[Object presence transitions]
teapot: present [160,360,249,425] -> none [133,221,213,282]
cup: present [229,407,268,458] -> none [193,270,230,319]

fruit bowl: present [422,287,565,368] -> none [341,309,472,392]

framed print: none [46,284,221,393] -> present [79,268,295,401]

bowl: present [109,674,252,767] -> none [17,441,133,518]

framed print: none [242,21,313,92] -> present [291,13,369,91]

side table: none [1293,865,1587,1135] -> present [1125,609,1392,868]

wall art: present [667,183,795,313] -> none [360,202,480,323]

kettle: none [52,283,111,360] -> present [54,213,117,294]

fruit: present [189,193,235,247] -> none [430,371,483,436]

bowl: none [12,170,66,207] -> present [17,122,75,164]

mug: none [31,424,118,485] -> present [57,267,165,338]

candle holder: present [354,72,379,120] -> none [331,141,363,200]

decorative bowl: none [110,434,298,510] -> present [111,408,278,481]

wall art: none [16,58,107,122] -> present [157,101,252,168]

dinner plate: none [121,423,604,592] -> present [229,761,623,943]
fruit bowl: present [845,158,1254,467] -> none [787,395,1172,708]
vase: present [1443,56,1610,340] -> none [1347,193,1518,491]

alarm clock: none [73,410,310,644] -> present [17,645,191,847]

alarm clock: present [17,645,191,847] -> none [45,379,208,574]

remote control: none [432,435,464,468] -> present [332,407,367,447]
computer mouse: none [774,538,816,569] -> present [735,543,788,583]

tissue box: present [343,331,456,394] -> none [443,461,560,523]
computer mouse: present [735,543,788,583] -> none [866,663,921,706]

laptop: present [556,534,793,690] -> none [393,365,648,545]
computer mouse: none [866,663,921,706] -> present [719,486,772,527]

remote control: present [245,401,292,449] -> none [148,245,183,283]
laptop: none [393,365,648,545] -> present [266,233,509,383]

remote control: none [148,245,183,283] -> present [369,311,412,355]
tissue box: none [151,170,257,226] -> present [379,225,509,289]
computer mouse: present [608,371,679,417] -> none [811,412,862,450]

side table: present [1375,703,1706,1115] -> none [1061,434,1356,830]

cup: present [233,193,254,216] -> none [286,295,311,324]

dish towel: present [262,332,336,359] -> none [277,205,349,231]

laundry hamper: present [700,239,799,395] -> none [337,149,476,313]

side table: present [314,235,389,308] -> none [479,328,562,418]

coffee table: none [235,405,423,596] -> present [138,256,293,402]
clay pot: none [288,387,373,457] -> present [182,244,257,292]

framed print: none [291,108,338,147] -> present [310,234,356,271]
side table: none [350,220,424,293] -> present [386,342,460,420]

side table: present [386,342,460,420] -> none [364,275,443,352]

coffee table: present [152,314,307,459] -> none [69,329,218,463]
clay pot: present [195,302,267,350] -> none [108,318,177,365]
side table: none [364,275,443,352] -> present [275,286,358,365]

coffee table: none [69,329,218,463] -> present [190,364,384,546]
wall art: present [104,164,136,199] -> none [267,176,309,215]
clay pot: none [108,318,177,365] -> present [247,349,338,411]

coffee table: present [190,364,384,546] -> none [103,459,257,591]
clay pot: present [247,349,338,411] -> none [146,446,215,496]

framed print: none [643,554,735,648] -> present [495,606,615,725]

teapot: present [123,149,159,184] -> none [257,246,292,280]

Problem requirements — Would you copy, unchanged, the stretch of the records above that begins at the line containing "decorative bowl: none" and ends at the line containing "tissue box: none", and only that?

Result for this exercise —
decorative bowl: none [110,434,298,510] -> present [111,408,278,481]

wall art: none [16,58,107,122] -> present [157,101,252,168]

dinner plate: none [121,423,604,592] -> present [229,761,623,943]
fruit bowl: present [845,158,1254,467] -> none [787,395,1172,708]
vase: present [1443,56,1610,340] -> none [1347,193,1518,491]

alarm clock: none [73,410,310,644] -> present [17,645,191,847]

alarm clock: present [17,645,191,847] -> none [45,379,208,574]

remote control: none [432,435,464,468] -> present [332,407,367,447]
computer mouse: none [774,538,816,569] -> present [735,543,788,583]

tissue box: present [343,331,456,394] -> none [443,461,560,523]
computer mouse: present [735,543,788,583] -> none [866,663,921,706]

laptop: present [556,534,793,690] -> none [393,365,648,545]
computer mouse: none [866,663,921,706] -> present [719,486,772,527]

remote control: present [245,401,292,449] -> none [148,245,183,283]
laptop: none [393,365,648,545] -> present [266,233,509,383]

remote control: none [148,245,183,283] -> present [369,311,412,355]
tissue box: none [151,170,257,226] -> present [379,225,509,289]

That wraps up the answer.